Ni doulas, ni copines
Floriane Stauffer, 31 ans, est l'une des quatre sages-femmes libérales (qui ont par ailleurs leur cabinet de ville) de la maison à assurer les consultations prénatales, les séances de préparation à la naissance et à la parentalité, la surveillance du travail, l'accouchement et le suivi post-partum.
Militante et féministe, elle fait avec passion la promotion de l'accompagnement global à la naissance et de l'accouchement physiologique. L'image réductrice de son travail et la méconnaissance des compétences médicales des sages-femmes l'agacent : « Les gens croient qu'ici, on démédicalise mais en fait, on médicalise autrement, s'indigne-t-elle. On est ni des doulas [accompagnantes non médicales de la grossesse, NDLR] ni la copine d'à côté ! »
La maison de 140 m2 comprend deux grandes chambres avec vue sur le jardin, une cuisine équipée pour la collectivité et un vaste salon aux couleurs pastel. L'ambiance est au zen. Pas un « bip-bip » de machine pour troubler le calme ambiant. Le chariot d'urgence est dissimilé dans les toilettes. Cachée dans un coin du bureau de consultation partagée, la couveuse inhabitée s'est transformée en chauffe-serviettes. Les jouets d'enfants sont rangés, plusieurs photos des 31 bébés qui y ont vu le jour ornent les murs du vestibule. La structure est ouverte du lundi au vendredi pour les consultations et les ateliers et sept jours sur sept pour les naissances. « Un couple peut venir 30 minutes ou 24 heures avant la naissance, nous n'imposons rien, précise Marie Bichat, 30 ans. Ils repartent deux à douze heures après la délivrance. »
« Dépourvu de machines froides et angoissantes », le Nid a tout de suite plu à Agnès, 37 ans, mère pour la troisième fois depuis septembre. Pour elle, la relation privilégiée tissée au fil des mois avec « sa » sage-femme est un atout certain. « Je n'ai rien contre les médecins mais il était logique et naturel pour moi d'accoucher ainsi, sans péridurale », ajoute Émilie, 31 ans, qui a accouché en juin de son premier enfant. Savoir la maternité toute proche était pour elle « rassurant ».
Quatre transferts sécurisés
L'ouverture de la maison de naissance tient pour beaucoup à l'implication de l'Ordre départemental des sages-femmes et du Pr Olivier Morel, 40 ans, chef du pôle gynécologie-obstétrique du CHU de Nancy. L'idée était dans l'air depuis des années et le terreau favorable.

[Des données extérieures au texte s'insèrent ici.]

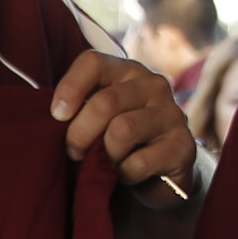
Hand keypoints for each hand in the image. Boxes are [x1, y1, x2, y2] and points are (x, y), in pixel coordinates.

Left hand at [46, 50, 193, 195]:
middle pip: (105, 102)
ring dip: (105, 155)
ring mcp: (172, 114)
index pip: (93, 62)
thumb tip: (55, 115)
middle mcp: (153, 85)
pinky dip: (125, 174)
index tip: (56, 116)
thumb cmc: (117, 142)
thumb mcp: (96, 118)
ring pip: (122, 130)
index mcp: (127, 71)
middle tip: (74, 152)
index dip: (70, 88)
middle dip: (80, 134)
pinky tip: (129, 173)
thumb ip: (78, 108)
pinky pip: (139, 162)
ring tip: (107, 161)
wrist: (158, 176)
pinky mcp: (183, 146)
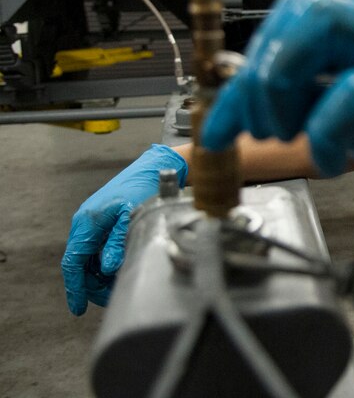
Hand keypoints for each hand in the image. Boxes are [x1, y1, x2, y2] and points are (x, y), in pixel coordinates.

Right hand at [61, 144, 186, 314]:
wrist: (154, 169)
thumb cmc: (142, 189)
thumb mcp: (130, 216)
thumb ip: (117, 241)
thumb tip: (107, 268)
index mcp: (86, 224)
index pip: (74, 262)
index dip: (75, 287)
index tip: (78, 309)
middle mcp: (85, 224)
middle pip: (81, 265)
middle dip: (92, 285)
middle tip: (110, 299)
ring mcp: (94, 224)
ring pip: (90, 259)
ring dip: (100, 276)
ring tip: (118, 287)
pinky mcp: (105, 223)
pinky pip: (99, 250)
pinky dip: (106, 264)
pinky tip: (120, 271)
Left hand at [203, 0, 353, 260]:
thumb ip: (313, 100)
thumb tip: (246, 100)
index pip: (295, 17)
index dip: (248, 65)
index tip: (222, 118)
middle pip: (304, 4)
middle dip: (263, 68)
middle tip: (265, 124)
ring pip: (322, 24)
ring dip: (281, 87)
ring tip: (291, 136)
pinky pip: (352, 92)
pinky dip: (324, 132)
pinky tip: (333, 160)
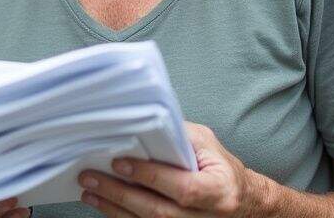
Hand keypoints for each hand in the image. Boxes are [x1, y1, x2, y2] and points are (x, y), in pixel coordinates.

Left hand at [77, 122, 272, 216]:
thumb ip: (177, 136)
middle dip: (121, 195)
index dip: (150, 176)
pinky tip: (104, 205)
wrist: (243, 201)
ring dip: (115, 209)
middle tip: (91, 177)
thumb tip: (141, 125)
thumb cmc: (221, 168)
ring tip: (90, 191)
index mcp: (219, 190)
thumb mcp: (207, 144)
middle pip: (159, 212)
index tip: (120, 163)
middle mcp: (206, 217)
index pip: (182, 187)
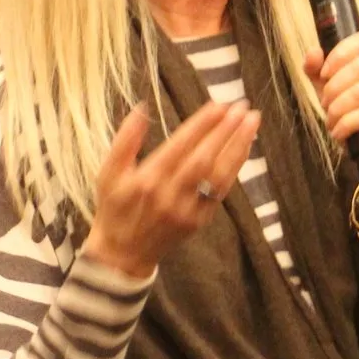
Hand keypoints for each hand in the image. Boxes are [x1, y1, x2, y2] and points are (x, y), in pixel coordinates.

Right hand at [80, 100, 261, 277]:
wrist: (122, 254)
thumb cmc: (114, 208)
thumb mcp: (107, 174)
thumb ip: (124, 141)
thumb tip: (141, 108)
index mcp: (146, 181)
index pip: (180, 146)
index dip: (201, 125)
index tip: (219, 104)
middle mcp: (169, 196)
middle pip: (204, 159)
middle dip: (225, 131)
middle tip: (242, 106)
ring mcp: (188, 210)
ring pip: (218, 175)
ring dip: (238, 147)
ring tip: (252, 121)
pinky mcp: (200, 221)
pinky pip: (221, 191)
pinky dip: (235, 167)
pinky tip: (244, 147)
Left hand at [305, 29, 358, 232]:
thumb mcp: (337, 95)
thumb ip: (322, 73)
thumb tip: (312, 54)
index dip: (340, 53)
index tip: (324, 74)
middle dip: (333, 88)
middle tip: (325, 106)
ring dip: (337, 109)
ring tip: (331, 122)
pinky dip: (346, 124)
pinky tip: (339, 133)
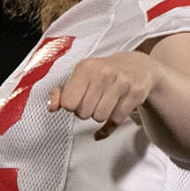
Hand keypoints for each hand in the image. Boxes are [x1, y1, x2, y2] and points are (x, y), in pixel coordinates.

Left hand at [45, 52, 160, 138]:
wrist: (137, 66)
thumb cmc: (104, 74)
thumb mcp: (81, 76)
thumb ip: (61, 92)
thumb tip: (51, 107)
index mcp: (85, 68)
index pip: (68, 103)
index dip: (72, 106)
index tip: (79, 100)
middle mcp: (103, 73)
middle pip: (84, 112)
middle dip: (86, 112)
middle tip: (93, 103)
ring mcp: (121, 82)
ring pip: (100, 117)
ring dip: (100, 117)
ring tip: (104, 105)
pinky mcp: (135, 93)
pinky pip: (116, 120)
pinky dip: (112, 123)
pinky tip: (114, 112)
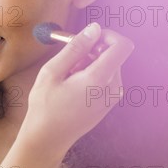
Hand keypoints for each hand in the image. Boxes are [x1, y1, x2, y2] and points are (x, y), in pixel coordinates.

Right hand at [20, 22, 134, 157]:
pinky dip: (92, 74)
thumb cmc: (45, 106)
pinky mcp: (108, 103)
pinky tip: (73, 86)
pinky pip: (106, 78)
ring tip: (68, 76)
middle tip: (67, 60)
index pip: (122, 46)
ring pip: (109, 65)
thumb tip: (94, 28)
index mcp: (99, 79)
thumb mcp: (52, 72)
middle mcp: (113, 88)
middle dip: (92, 50)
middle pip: (113, 54)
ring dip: (90, 62)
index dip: (107, 35)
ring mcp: (112, 98)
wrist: (48, 139)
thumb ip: (74, 48)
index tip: (86, 37)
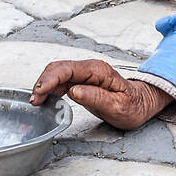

Proche de la Belgique et de l'Allemagne, où les maisons de naissance sont légion, la Lorraine a une culture de l'accouchement particulière. Très prisées, les sages-femmes libérales ont la possibilité de suivre et d'accoucher leurs patientes en plateaux techniques hospitaliers dits ouverts (il en existe 30 sur 500 en France). Les accouchements à domicile, quoique marginaux, existent toujours.
Pour l'instant, seules quatre parturientes ont été transférées en cours de travail à la maternité, pour trois stagnations de la dilatation du col et une demande de péridurale. Tout s'est bien passé. « Ça nous arrive de gérer des dilatations complètes de femmes qui arrivent de chez elles, donc encore moins médicalisées qu'en maison de naissance, témoigne le Pr Morel. Des données médicales très solides confirment que ces structures sont sans danger pour les patientes. »
Le Nid a cinq ans pour prouver l'efficacité de son modèle. Cinq ans pendant lesquels la communauté médicale et obstétricale, parfois loin de partager l'opinion favorable du Pr Morel, restera attentive au moindre faux pas. Depuis le début de la réforme en effet, des gynécologues se montrent sceptiques et dénoncent un accroissement du risque vital tant pour les patientes que sur le plan de la responsabilité médicale. « Six mois après le début de l'expérimentation, nous ne soutenons toujours pas les maisons de naissance », confirme le Dr Bertrand de Rochambeau. « Pragmatique », le président du Syndicat national des obstétriciens (SYNGOF) attend la première évaluation du dispositif avec impatience, prévue dans deux ans.